TotalEnergies Focuses Capital on Operated Gas Assets

TotalEnergies has been divesting minority, non-operated upstream positions across its global portfolio to redirect capital toward assets it controls. In describing the Marjoram transaction, TotalEnergies stated its strategy is to focus on "operated, low-cost gas developments in Southeast Asia," per World Oil's reporting. The French major holds operated LNG positions in Qatar, Papua New Guinea, and participates in Canada's LNG Canada project at Kitimat, British Columbia. Concentrating on operated assets gives TotalEnergies direct control over cost management, production scheduling, and offtake arrangements. Non-operated minority positions provide commodity exposure but limit the company's ability to optimize project returns.
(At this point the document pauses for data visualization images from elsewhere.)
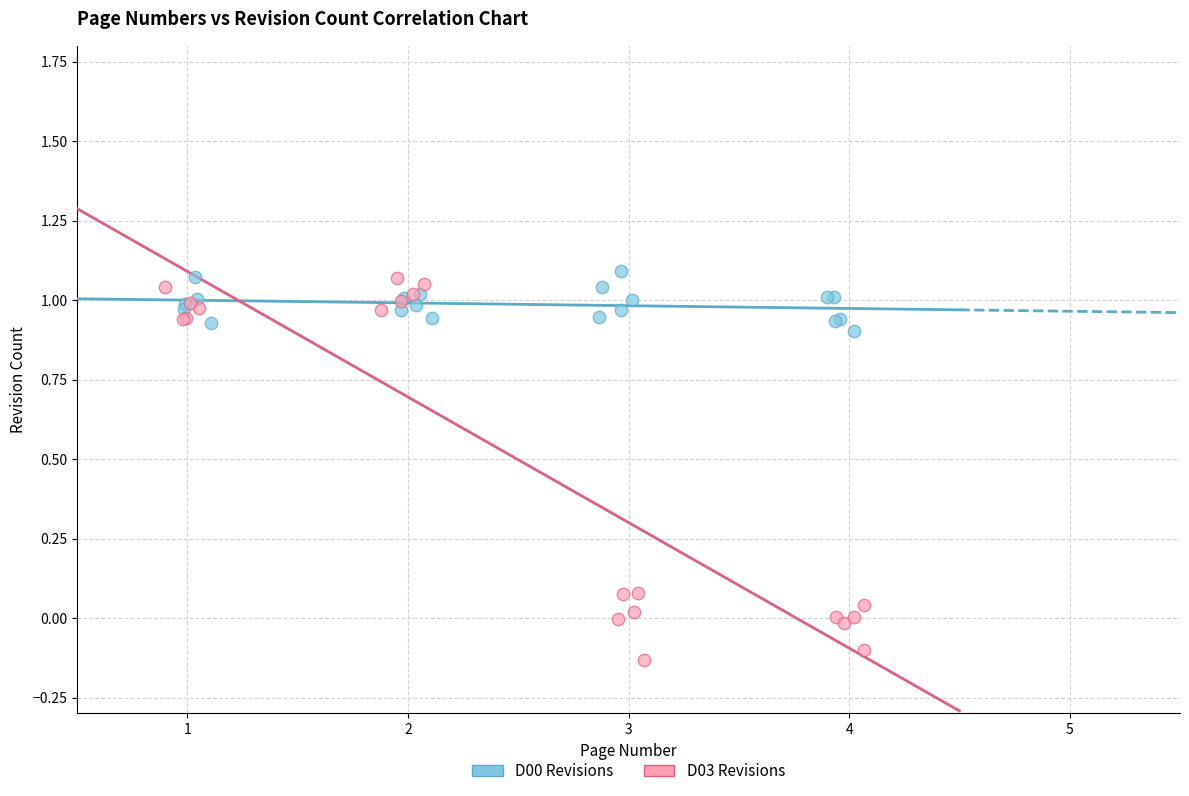

What are all the series names shown in the legend?

D00 Revisions, D03 Revisions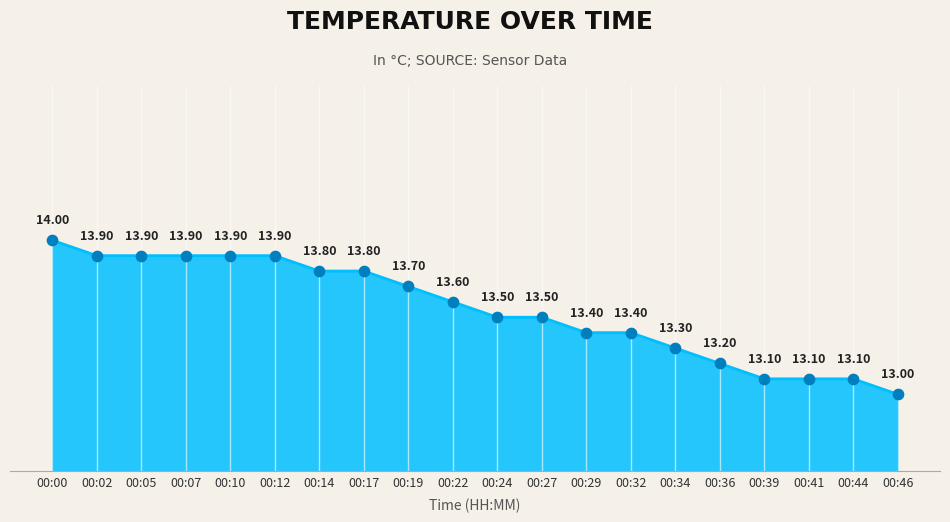

Between 00:34 and 00:44, which is larger?

00:34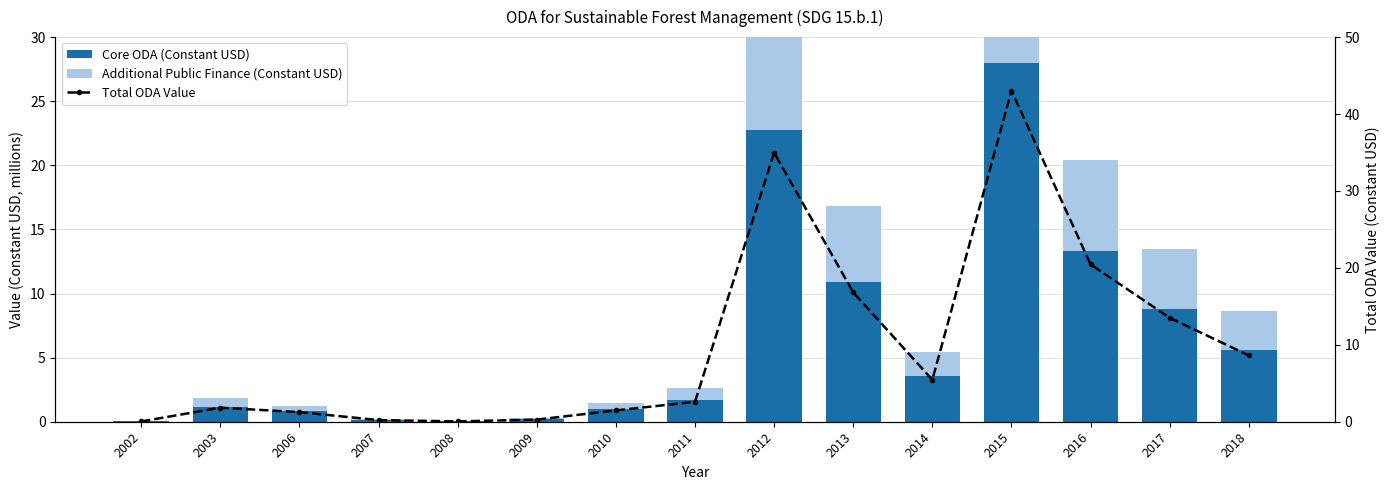

At which category does the chart reach its peak across all series?

2015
INPEX Adds Sarawak Gas as Japan Pursues Energy Security

INPEX Corporation is Japan's largest oil and gas exploration and production company, with Japan's Ministry of Economy, Trade and Industry holding a direct equity stake reflecting the company's strategic role in national energy supply. The Block 2E acquisition expands INPEX's Sarawak portfolio in Malaysia's most prolific gas-producing province. Japan imports nearly all of its petroleum and natural gas, making long-dated upstream equity a key priority for maintaining supply security. INPEX already operates the Ichthys LNG project in Darwin, Australia, one of Asia-Pacific's largest LNG facilities. Adding Sarawak gas acreage diversifies INPEX's feed gas base ahead of future LNG supply contracting cycles.

Majors Trimming Non-Operated Offshore Exposure in 2026

The Marjoram divestiture is part of a broader pattern of major oil companies exiting minority, non-operated offshore positions in 2026. Shell divested its Coulomb Field and Na Kika deepwater interests in the Gulf of America for $1.7 billion, a transaction covered by Oil Authority earlier this year. Both Shell and TotalEnergies applied the same portfolio logic: monetize non-core minority positions to fund larger, operated projects with stronger capital returns. The TotalEnergies-INPEX deal at $350 million is smaller in absolute terms than Shell's Gulf divestiture but follows the same strategic rationale. This wave of non-operator exits has created acquisition opportunities for government-backed buyers seeking long-lived gas exposure.

Sarawak Gas and the Malaysia LNG Export Chain

Sarawak is Malaysia's primary natural gas producing province, with much of its output destined for liquefaction at Malaysia LNG in Bintulu, one of the world's largest LNG export complexes. Shell has projected global LNG demand growing 65% by 2050, per OilPrice.com, underscoring the long-term value of established Asian gas supply positions. INPEX's Block 2E interest provides upstream gas acreage with a clear pathway to regional LNG or domestic power markets. At $350 million for a minority non-operated interest, the deal reflects sustained buyer appetite for upstream gas exposure in Southeast Asia's producing basins. Sarawak-origin LNG reaches Northeast Asian buyers within a shorter shipping window than Atlantic Basin cargoes, a geographic advantage in a tightening LNG supply environment.

Sources and methodology

Oil Authority synthesis: cross-referenced TotalEnergies' Marjoram gas field divestiture announcement with INPEX's simultaneous Block 2E Sarawak acquisition to confirm buyer identity and field alignment; mapped INPEX's government-backed ownership structure and Ichthys LNG position; compared deal structure to Shell's 2026 Coulomb-Na Kika divestiture to identify the non-operator exit pattern across major oil companies.